Бармен кивком указал в угол. Хокинс сидел, вернее, полулежал за одним из шатких столиков. Его голова упала на стол, руки безжизненно висели вдоль тела. Он храпел.
– И вот так уже битый час, – признался бармен. – А на что он вам?
– Что он пил? – уточнил Датч, оставляя вопрос без ответа.
– Они с собой принесли.
Бармен ткнул большим пальцем в направлении второго занятого столика, за которым восседала троица угрюмых бородатых мужчин. Они играли в карты под укрепленной на стене головой оскаленного черного медведя.
– Самый высокий показатель умственных способностей у медведя, – шепнул Уэс Датчу. – Надеюсь, оружие у тебя не для мебели. У них-то точно для дела, можешь мне поверить.
Датч уже заметил дробовики, прислоненные к каждому из стульев.
– Прикрой меня.
Он подошел к столу, за которым храпел, отсыпаясь, Хокинс. Из его разинутого рта на стол натекла лужица слюны. Датч размахнулся ногой и буквально вышиб из-под него стул. Приземление оказалось жестким.
– Какого черта? – заорал Хокинс. Он поднялся с пола, стиснув кулаки, но попятился и заморгал, заметив поблескивающий полицейский жетон. – Привет, Датч. Я в детстве смотрел, как ты играешь в футбол.

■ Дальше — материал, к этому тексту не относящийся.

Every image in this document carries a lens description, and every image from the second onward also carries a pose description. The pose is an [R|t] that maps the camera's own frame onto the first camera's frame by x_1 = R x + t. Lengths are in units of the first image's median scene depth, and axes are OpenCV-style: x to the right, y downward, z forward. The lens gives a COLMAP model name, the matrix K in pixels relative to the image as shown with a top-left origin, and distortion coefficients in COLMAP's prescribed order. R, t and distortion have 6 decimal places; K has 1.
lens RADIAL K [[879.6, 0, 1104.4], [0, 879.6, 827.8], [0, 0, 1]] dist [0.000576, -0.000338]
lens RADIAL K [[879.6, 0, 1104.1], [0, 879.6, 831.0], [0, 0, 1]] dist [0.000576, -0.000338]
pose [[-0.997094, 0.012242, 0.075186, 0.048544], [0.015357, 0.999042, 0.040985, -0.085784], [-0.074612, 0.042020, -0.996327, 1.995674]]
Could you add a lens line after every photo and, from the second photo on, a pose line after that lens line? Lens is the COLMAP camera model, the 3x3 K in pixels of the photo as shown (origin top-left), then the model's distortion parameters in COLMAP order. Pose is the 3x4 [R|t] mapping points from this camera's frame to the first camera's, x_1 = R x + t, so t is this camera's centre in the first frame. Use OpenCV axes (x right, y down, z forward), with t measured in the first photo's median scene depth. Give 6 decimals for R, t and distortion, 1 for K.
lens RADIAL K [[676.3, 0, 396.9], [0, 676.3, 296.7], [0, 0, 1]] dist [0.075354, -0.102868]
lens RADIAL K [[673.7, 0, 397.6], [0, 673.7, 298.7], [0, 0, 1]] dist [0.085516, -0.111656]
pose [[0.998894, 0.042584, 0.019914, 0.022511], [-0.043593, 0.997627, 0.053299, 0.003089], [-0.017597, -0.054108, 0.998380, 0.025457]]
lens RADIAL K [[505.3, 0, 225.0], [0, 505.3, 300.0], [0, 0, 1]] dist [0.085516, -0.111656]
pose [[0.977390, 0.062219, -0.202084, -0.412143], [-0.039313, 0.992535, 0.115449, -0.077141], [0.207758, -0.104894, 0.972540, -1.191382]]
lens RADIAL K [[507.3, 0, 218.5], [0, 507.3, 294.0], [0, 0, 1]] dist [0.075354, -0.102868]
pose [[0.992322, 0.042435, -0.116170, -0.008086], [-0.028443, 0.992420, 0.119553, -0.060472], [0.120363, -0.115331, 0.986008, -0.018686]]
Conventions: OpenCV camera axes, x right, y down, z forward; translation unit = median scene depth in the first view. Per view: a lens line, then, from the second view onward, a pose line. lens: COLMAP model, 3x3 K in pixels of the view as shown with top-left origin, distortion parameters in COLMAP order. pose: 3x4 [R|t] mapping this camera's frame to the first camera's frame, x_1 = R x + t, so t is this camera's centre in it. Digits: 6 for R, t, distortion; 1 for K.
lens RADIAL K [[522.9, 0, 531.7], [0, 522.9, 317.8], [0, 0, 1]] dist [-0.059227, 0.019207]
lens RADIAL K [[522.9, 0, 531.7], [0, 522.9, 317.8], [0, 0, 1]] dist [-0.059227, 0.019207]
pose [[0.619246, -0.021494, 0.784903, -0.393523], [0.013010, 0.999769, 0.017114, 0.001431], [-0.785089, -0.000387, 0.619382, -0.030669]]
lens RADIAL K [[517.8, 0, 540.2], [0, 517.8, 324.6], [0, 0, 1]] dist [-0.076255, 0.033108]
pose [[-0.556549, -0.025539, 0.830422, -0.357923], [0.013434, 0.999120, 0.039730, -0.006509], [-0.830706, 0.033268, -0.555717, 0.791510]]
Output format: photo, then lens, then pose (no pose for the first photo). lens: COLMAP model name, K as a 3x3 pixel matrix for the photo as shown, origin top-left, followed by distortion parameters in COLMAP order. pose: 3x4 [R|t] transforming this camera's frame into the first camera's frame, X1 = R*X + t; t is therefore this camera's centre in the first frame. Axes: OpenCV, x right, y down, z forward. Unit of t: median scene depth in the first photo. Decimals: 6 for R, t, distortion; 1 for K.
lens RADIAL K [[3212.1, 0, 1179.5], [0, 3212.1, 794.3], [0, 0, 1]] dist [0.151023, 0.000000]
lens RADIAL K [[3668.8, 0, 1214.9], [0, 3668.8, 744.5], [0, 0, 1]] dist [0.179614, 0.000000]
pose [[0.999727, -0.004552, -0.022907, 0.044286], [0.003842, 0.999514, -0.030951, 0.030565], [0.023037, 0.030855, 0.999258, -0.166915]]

– Бросил бы я твою дерьмовую задницу в камеру, – прорычал Датч, – но раз ты настолько трезв, чтобы делать глупости, значит, и работать сможешь. Ты мне нужен.
Хокинс утер слюну с подбородка тыльной стороной ладони.
– Зачем?
– А ты как думаешь? – Датч придвинулся к самому его лицу, но тут же отшатнулся, не выдержав неописуемого запаха перегара. – У тебя контракт с городом на содержание дорог, значит, посыпать песком дороги – твоя работа, так? А теперь у меня для тебя новость: у нас сейчас как раз гололед, если ты еще не в курсе. А ты где ошиваешься? В какой-то зачуханной дыре, пьяный в дупель. Я полдня потерял, разыскивая тебя, а у меня, поверь, полминуты свободной нет.